Trump desmente Cohen

Em declarações nos jardins da Casa Branca, esta quinta-feira, o Presidente Trump disse que o seu antigo advogado pessoal "está a ser uma pessoa fraca e está a tentar garantir uma sentença reduzida mentindo sobre um projecto que era do conhecimento de toda a gente". Trump disse ainda que não aceitou a proposta de negócio em Moscovo.

Na mesma declaração nos jardins da Casa Branca, o Presidente norte-americano disse que as declarações de Cohen não põem em causa a sua Presidência: "Mesmo que ele tivesse razão, isso não importa porque eu podia fazer tudo o que quisesse durante a campanha."

"Quando eu me candidato a Presidente, isso não significa que não posso continuar a fazer negócios. Havia uma forte hipótese de eu não ser eleito, e nesse caso teria voltado à minha empresa. Não havia razões para perder essas oportunidades", disse o Presidente dos EUA.

Em Agosto, Michael Cohen deu-se como culpado de fraude fiscal e bancária nos seus negócios pessoais, e de violação das leis de financiamento de campanha num processo em que é acusado de pagar o silêncio de duas mulheres que dizem ter mantido relações amorosas com Donald Trump (a acusação diz que esses pagamentos foram, na prática, financiamentos de campanha porque tinham como objectivo melhorar as hipóteses de Trump de vencer as eleições, e as contribuições individuais estão limitadas a menos de três mil dólares).

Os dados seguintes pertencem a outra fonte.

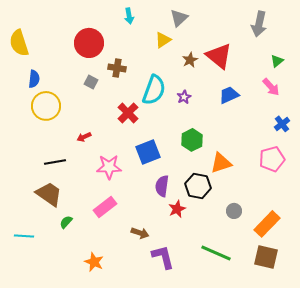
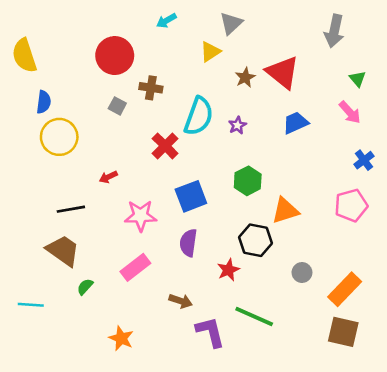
cyan arrow: (129, 16) -> (166, 21), turned 70
green triangle: (277, 61) -> (358, 79), turned -32
purple semicircle: (162, 186) -> (188, 243), moved
green line: (216, 253) -> (254, 316), moved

O actual Presidente disse que só soube desses pagamentos depois de eles terem sido feitos, e por iniciativa de Cohen, mas o advogado disse em tribunal que agiu sob as ordens de Trump.

A sentença de Cohen no processo de fraude fiscal e bancária e financiamento ilegal de campanha vai ser anunciada no dia 12 de Dezembro. O antigo advogado de Trump espera beneficiar de uma redução da pena por ter colaborado com os procuradores do processo em causa, mas também com a equipa do procurador especial Robert Mueller.